The main SLS upgrade is a new upper stage, the Exploration Upper Stage. This will take four or five years (and billions of dollars) to build and test. Geyer confirmed that NASA needs the more powerful variant of the SLS to launch both the crewed Orion spacecraft and a residential module at the same time. The habitation module cannot be launched alone because it lacks its own power, attitude control, and other components of a spacecraft bus.

Therefore, before a crew can visit the Deep Space Gateway and live on board, NASA needs an upgraded SLS rocket. It’s true to say that, privately, many engineers at NASA and outside the agency have a healthy skepticism about Block 1B’s readiness by 2024.
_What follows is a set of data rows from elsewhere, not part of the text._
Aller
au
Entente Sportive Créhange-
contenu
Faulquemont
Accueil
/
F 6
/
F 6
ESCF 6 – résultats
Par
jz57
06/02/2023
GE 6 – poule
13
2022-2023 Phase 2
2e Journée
In addition to the rocket, NASA must also build the Gateway itself. For now, the Gateway remains a theoretical construction with no hardware yet designed or metal cut. To be ready by 2024, NASA should soon commit a design for the Gateway elements, including power and propulsion systems, a habitat module, an airlock and more. NASA is still making requirements and taking proposals from suppliers for these components. If none of this is confirmed, NASA would have to act quickly to finalize its requirements, select companies to build the components, complete that work, and get everything ready for launch.

Perhaps that was one of the reasons for Pence’s visit to the Johnson Space Center, although the trip to the Houston area served mainly to support the campaigns of Republicans in Texas running for Congress. To his packed audience at Teague Auditorium, Pence urged the space agency staff to move forward with greater urgency.

“So today I just want to give you a challenge,” he said. “As we write this new chapter of American exploration, I urge you to embrace this new energy and these new opportunities. Re-dedicate yourself to NASA’s mission after you leave here today.”

It will take significant commitment (and funding) if NASA is to fulfill the Trump presidency’s desire to return to the moon by the end of 2024.